Direitos e Prioridades

Então, veja bem... Esse texto foi publicado em 4 de outubro de 2012. Como nada realmente desaparece na internet, não faz tanto sentido deletá-lo; mais fácil mantê-lo, nem que seja pra satisfazer alguma curiosidade posterior... Apenas saiba que há uma boa chance de ele estar desatualizado, ser super cringe, ou conter alguma opinião ou análise com a qual eu não concordo mais. Se quiser questionar qual dos três é o caso, deixe um comentário!

Este foi um texto publicado como coluna do jornal Folha de Santa Catarina.

Faz um tempo ouvi que torcedores de um clube de futebol fizeram um protesto contra o time, que fazia uma campanha ruim na série A do Campeonato Brasileiro (o “Brasileirão”).

O que significa protestar? É preciso estabelecer que protestos são situações de exceção. Uma das tarefas mais significativas na formação de pessoas dentro de nossa sociedade é mostrar a elas que nada se consegue a não ser através da conversa, da luta dentro das regras do jogo: o choro é, depois de uma certa idade, inútil (uma situação que beira a chantagem, considerada imoral) e a briga é a imposição da vontade pela força – e só o Estado, como dizia Weber, tem o direito de usar a força. Nesse sentido, as coisas que um grupo social quer têm que ser conquistadas através de conversas e negociações; têm que ser construídas pouco a pouco, preparando as estruturas da sociedade para que uma nova situação seja alcançada.
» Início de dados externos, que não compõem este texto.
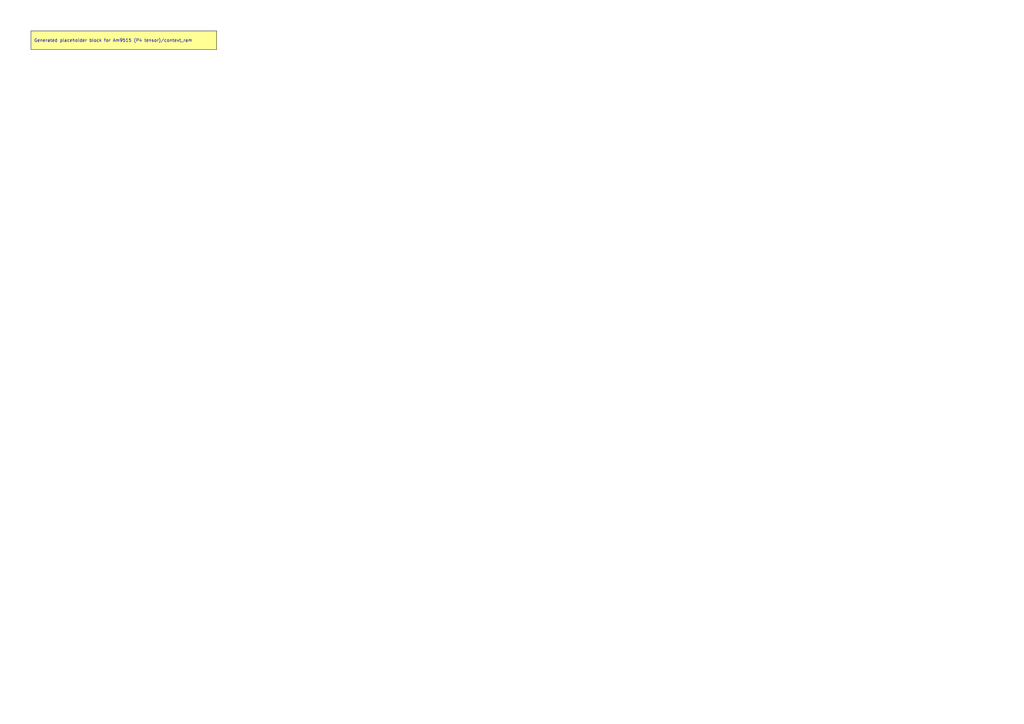
<source format=kicad_sch>
(kicad_sch
	(version 20250114)
	(generator "kicadgen")
	(generator_version "0.2")
	(uuid "4e7459f4-6960-5c15-ad47-0cb6a4c2e36a")
	(paper "A3")
	(title_block
		(title "Am9515 (P4 tensor)::context_ram")
		(company "Project Carbon")
		(comment 1 "Generated - do not edit in generated/")
		(comment 2 "Edit in schem/kicad9/manual/ or refine mapping specs")
	)
	(lib_symbols)
	(text_box
		"Generated placeholder block for Am9515 (P4 tensor)/context_ram"
		(exclude_from_sim no)
		(at
			12.7
			12.7
			0
		)
		(size 76.2 7.62)
		(margins
			1.27
			1.27
			1.27
			1.27
		)
		(stroke
			(width 0)
			(type default)
			(color
				0
				0
				0
				1
			)
		)
		(fill
			(type color)
			(color
				255
				255
				150
				1
			)
		)
		(effects
			(font
				(size 1.27 1.27)
			)
			(justify left)
		)
		(uuid "48d08da6-1bf3-536d-88da-1e6b3d85b285")
	)
	(sheet_instances
		(path
			"/"
			(page "1")
		)
	)
	(embedded_fonts no)
)

</source>
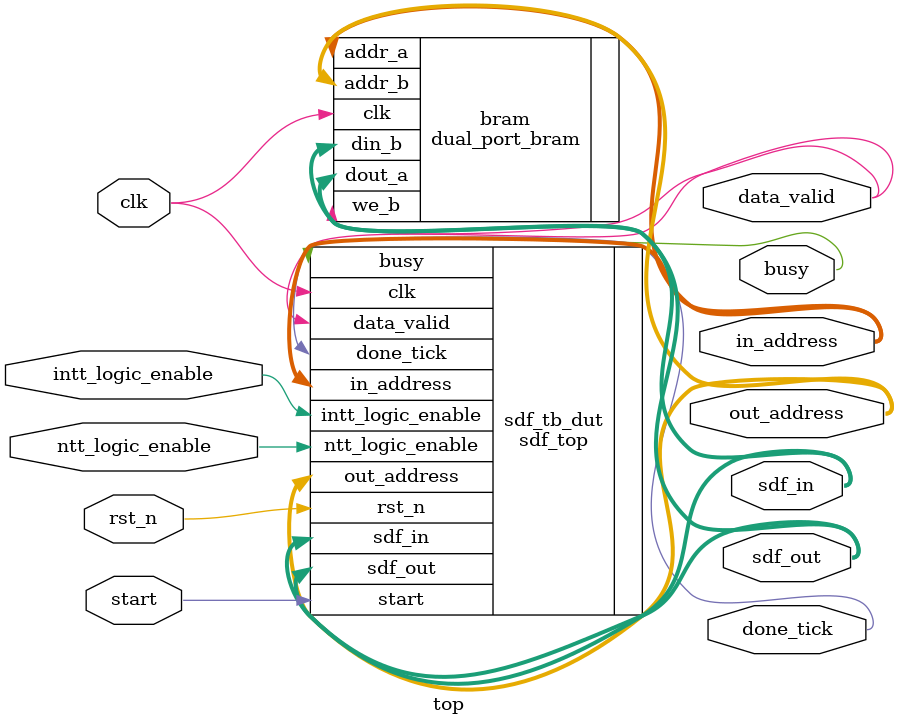
<source format=v>
module top #(parameter data_width = 32  , modulo=7681 , address_width=4  )(
    input ntt_logic_enable,intt_logic_enable, start,
    input clk ,rst_n,
    output[data_width-1:0]sdf_out,sdf_in,
    output done_tick,data_valid,busy,
    output [address_width-1:0]out_address , in_address
);


dual_port_bram bram(
.clk(clk),
.addr_a(in_address),
.dout_a(sdf_in),
.addr_b(out_address),
.din_b(sdf_out),
.we_b(data_valid)
);

sdf_top #(.data_width(data_width)  , .modulo(modulo) , .address_width(address_width) ) sdf_tb_dut
(
.sdf_in(sdf_in),
.clk(clk),
.rst_n(rst_n),
.sdf_out(sdf_out),
.ntt_logic_enable(ntt_logic_enable),
.intt_logic_enable(intt_logic_enable),
.out_address(out_address),
.in_address(in_address),
.done_tick(done_tick),
.data_valid(data_valid),
.start(start),
.busy(busy)
);

endmodule
</source>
Mas o que faz com que as pessoas queiram coisas? Se o que se quer é algo supérfluo, o resultado pode envolver uma resposta negativa. Florianópolis queria ser uma das sedes da copa do mundo no Brasil, mas havia várias cidades na disputa, portanto a cidade precisava mostrar razões para que ela fosse preferida. No final, não mostrou: outras razões foram melhores. Vencidos pelas propostas das outras cidades, ninguém se sentiu injustiçado por essa decisão. Não se pode ter tudo na vida.

No entanto, a modificação dos discursos dentro da sociedade (sério objeto de estudo dos cientistas sociais) pode levar uma população a crer que tem direito a algo. O direito ao décimo-terceiro salário, por exemplo, nem sempre foi tido como um direito: para que as pessoas pensassem nele como um dos direitos mais óbvios de qualquer trabalhador duradouro que se preze, foi preciso muita propaganda política junto à população. E quando um grupo social encara algo como direito, os protestos e as ações extremas (de certa forma, a força) podem entrar em jogo se as pessoas entendem que um direito foi violado. Quando a tradicional propriedade privada foi ameaçada nos anos 60, a classe alta brasileira deu um golpe militar que durou décadas.

Um protesto, portanto, é essa indignação materializada, feita por quem, via de regra, não tem voz. A indignação se justifica ideologicamente pelo fato de que alguma situação está, do ponto de vista dos indignados, ferindo um direito.

O que poderia, portanto, significar um protesto contra a má campanha de um time de futebol? Significa que o clube temria a obrigação de jogar bem. Ver o time ir bem seria um direito do torcedor. E, ora, isso é algo com o qual não posso concordar. Um campeonato é uma competição. As regras dizem que quatro times necessariamente cairão para a série B na próxima temporada. Todos os times tentam, mas nem todos conseguem jogar bem a ponto de permanecer na série A. Assim como a situação de Florianópolis na copa do mundo: nem todos podem ser felizes no final de uma competição. No que se baseia essa obrigação? Em algum contrato? Algum time está por acaso proibido de perder um jogo?

A pura observação do fenômeno traz informações importantíssimas para o cientista social. Em primeiro lugar, o protesto geralmente acontece – ou ganha atenção – com clubes grandes. Ou seja, é inadmissível para muitos que o Flamengo ou o Palmeiras sejam rebaixados – é uma “vergonha”. E isto, veja, não está só na boca do povo, mas no discurso das grandes redes de televisão: são dezenas de matérias todas as semanas sobre como o Palmeiras está lidando com a zona de rebaixamento. Mas onde está, na imprensa de alcance nacional, a cobertura sobre o Atlético Goianiense? Cair não é também uma “vergonha”, uma situação complicada e embaraçosa para este clube? E, mais importante, por que não se dá a proeminência (social e midiática) dispensada para protestos de futebol para protestos sociais sobre questões mais importantes na sociedade, como saúde e educação? Educação e saúde são, afinal de contas, direitos do brasileiro.

As prioridades e aquilo que as pessoas consideram como direitos não surgem espontaneamente: os valores que vêm de casa vão se misturando aos encontrados no espaço público e, em última instância, os grandes veículos de comunicação influenciam e muito não só o que as pessoas acham que são direitos, mas também como devem lutar por eles.